Shopping at Tokyo Food Show, Japan.
Locale: Beneath Shibuya Station, 2-24-1 Shibuya, Shibuya-ku, Tel. 03 3477 3111
Trivia: Many Japanese department stores offer an entire floor dedicated to food. Often located in basements, these markets are colloquially named depachika, taken from combining department store (depāto) and basement (chika). Tokyu Food Show is two city blocks in size, with plenty of treats for everyone.
Atmosphere: TFS is the market I stop at every day when I am in Tokyo. Unlike many markets in Asia, Tokyu Food Show is laid out like the cosmetics floor at Saks Fifth Avenue; it’s very easy to navigate. The place is filled with locals, all shopping on the way home or grabbing a bite for lunch or dinner. The staff is helpful, and getting lost in TFS is the best advice I can give you. It’s a blast.

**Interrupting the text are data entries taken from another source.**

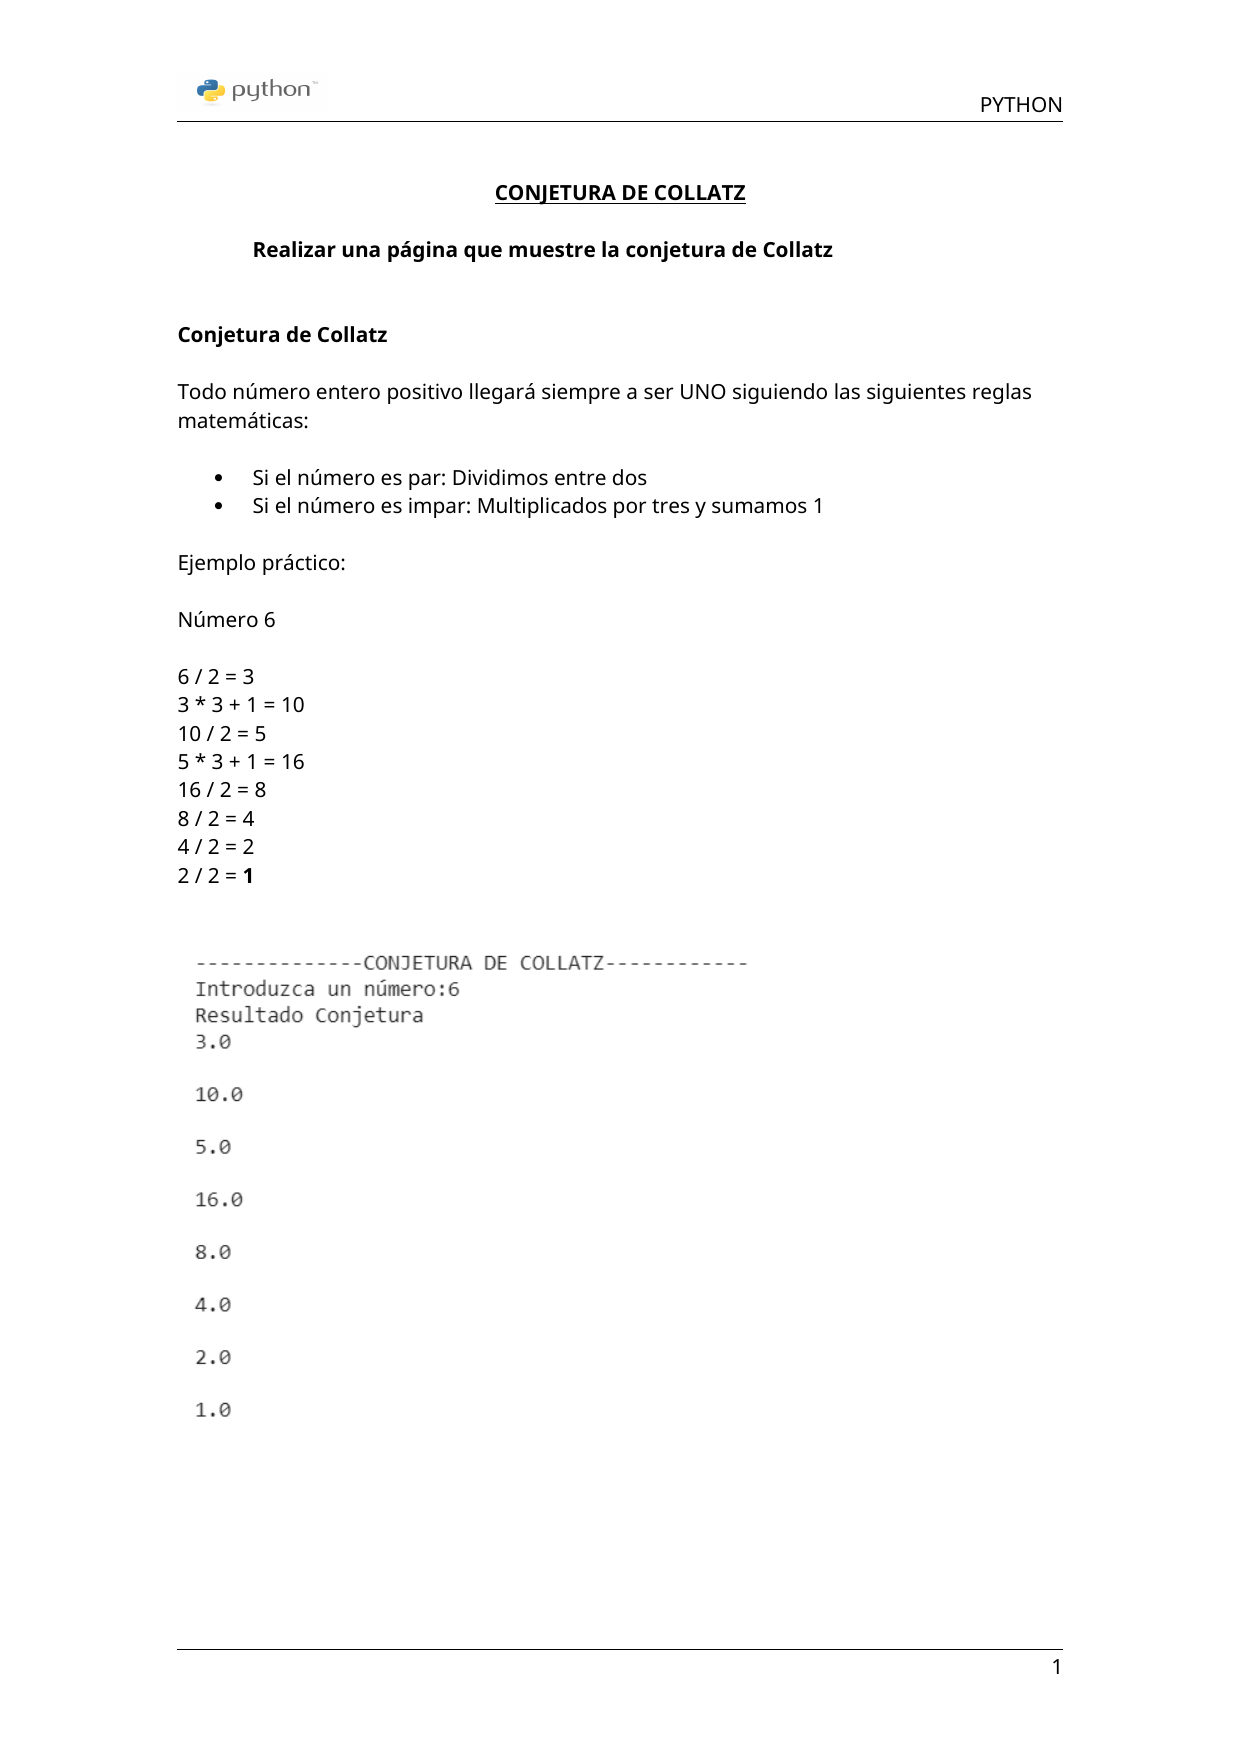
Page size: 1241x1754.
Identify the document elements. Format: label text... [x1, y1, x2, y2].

text 5 * 3 + 1 = 16 [177, 747, 1063, 776]
text 16 / 2 = 8 [177, 776, 1063, 804]
text Ejemplo práctico: [177, 548, 1063, 577]
picture [177, 946, 778, 1438]
picture [177, 73, 329, 113]
list Si el número es par: Dividimos entre dos [215, 463, 1063, 491]
text Conjetura de Collatz [177, 321, 1063, 349]
text Número 6 [177, 605, 1063, 633]
text CONJETURA DE COLLATZ [177, 178, 1063, 207]
text 10 / 2 = 5 [177, 719, 1063, 747]
text Realizar una página que muestre la conjetura de Collatz [252, 235, 1063, 264]
text 3 * 3 + 1 = 10 [177, 690, 1063, 719]
list Si el número es impar: Multiplicados por tres y sumamos 1 [215, 491, 1063, 520]
text Todo número entero positivo llegará siempre a ser UNO siguiendo las siguientes reglas matemáticas: [177, 377, 1063, 434]
text 4 / 2 = 2 [177, 832, 1063, 861]
text 8 / 2 = 4 [177, 804, 1063, 832]
text 2 / 2 = 1 [177, 861, 1063, 889]
text 6 / 2 = 3 [177, 662, 1063, 690]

People-watching: The Japanese work ethic is hard-core, and many businessmen and women slave away well into the evening. The market caters to those on the go, serving up bento boxes and takeaway noodle dishes of every type of Japanese cookery. And I mean everything. If it can be eaten in Japan, it can be found at TFS in both raw and cooked formats.
Breaking the rules: Eating local fare is typically the best route to take at markets. However, the Tokyu Food Show offers a wide variety of exotic gourmet foods from around the globe. Check out the Belgian beer stalls, Vietnamese spring roll stands, French fromageries and even stellar Indian curry shops.
Eccentricities: As a culture, the Japanese have earned a reputation for envelope-pushing, often wacky experimentation when it comes to food. Expect to see square melons priced at $200, 80 types of seaweed salad, sweet French wine grapes and single, perfect mangoes from teeny farms halfway across the world selling for $50 apiece.